Pensei demais em sua carta, porque, como você mesmo sabe - e reclama - , eu penso demais. Não sei, no entanto, se, mesmo depois de todo esse tempo, lhe dou uma resposta que baste. Você me perguntou R, se eu poderia dizer a você o que eram as músicas de amor para os que nunca amaram e eu te digo, apesar de não querer jogar nenhum balde de água fria nas suas expectativas, são todas besteiras. Cogitei várias respostas e a que ficou sem refutações foi: besteiras. Nenhuma delas diz do tempo que pára ou do sangue que escorre. Até para mim, R, que já amei, a resposta permanece.

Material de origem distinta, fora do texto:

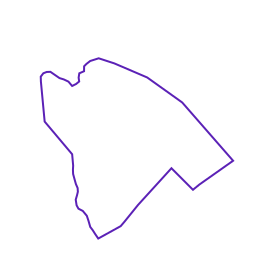 Boa Ventura, Paraíba, Brazil (Equal Earth projection), rotated 334°
{"feature_id": "56859067B42208765231208", "entity_name": "Boa Ventura", "entity_type": "district", "adm_level": 2, "iso_a3": "BRA", "parent_name": "Brazil", "parent_adm1": "Paraíba", "projection": "equal_earth", "projection_center": [-38.216, -7.424], "detail": "fine", "context": "isolated", "style": "outline", "palette": "violet", "viewbox_px": 256, "rotation_deg": 334, "n_neighbors": 0, "source": "geoboundaries", "source_scale": "gbopen_adm2", "svg_char_len": 734}
<svg xmlns="http://www.w3.org/2000/svg" viewBox="0 0 256 256"><g transform="rotate(334 128 128)"><path d="M167.4,91.0L144.0,63.9L132.2,52.5L128.1,51.9L123.4,51.2L118.7,52.2L115.6,53.3L113.4,57.7L108.2,57.5L105.7,61.1L104.5,64.8L100.6,65.7L96.2,65.7L94.8,60.2L91.6,56.2L88.3,53.1L85.2,47.6L82.9,43.5L79.5,42.0L75.9,41.7L72.1,43.6L70.1,48.0L55.9,85.7L66.3,127.1L62.2,137.8L60.2,141.4L58.5,145.3L57.4,151.1L56.6,155.5L56.4,159.9L55.0,163.3L52.7,166.1L49.6,169.5L47.9,175.0L48.1,178.8L51.0,182.7L52.5,188.9L51.8,194.1L50.7,200.4L51.5,204.4L52.0,208.8L52.8,214.3L78.4,213.0L83.7,210.7L103.4,201.5L134.1,189.3L149.4,183.2L159.3,212.0L167.4,210.1L208.1,203.5L187.9,128.8L167.4,91.0Z" fill="none" stroke="#5b21b6" stroke-width="2"/></g></svg>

Ao chegar a essa conclusão, percebi que eu mesma andava muito mais descrente e desconfiada das coisas do amor do que poderia imaginar.

Amor é uma reviração de entranhas, requer sangue grosso e quente, pede o seu estômago. Amor é cru e, ás vezes, feio. As músicas não falam dessas coisas. É lógico que eu não gostaria de dizer tudo isso para alguém que procura tanto, mas, você sabe que “eu gosto é do estrago...”

É verdade R, que eu não sou a melhor pessoa para lhe dizer tudo isso, eu ainda não passei da primeira fase do jogo. Talvez, para você ele chegue diferente de como chegou para mim. Em todas as maneiras ele te obriga a ver-se e saber-se demais, a lidar com os seus demônios e com os alheios. O outro vai pedir, julgar, desconfiar, vai trazer uma paz de espírito que você nunca sentiu, uma sensação de pertencimento. Você permanece ali, num jogo esquisito de pernas bambas. Nada consome e enriquece mais.

R, não procure nem se engane. Amar pela primeira vez é saber até onde você pode ser melhor do que você acha que é. Pela segunda vez é simplesmente saber que acaba. Primeiro amor nunca acaba, vira presente do tempo e fica guardado sem perder o gosto doce. Segundo amor... segundo amor, ás vezes, só existe para te ensinar que termina.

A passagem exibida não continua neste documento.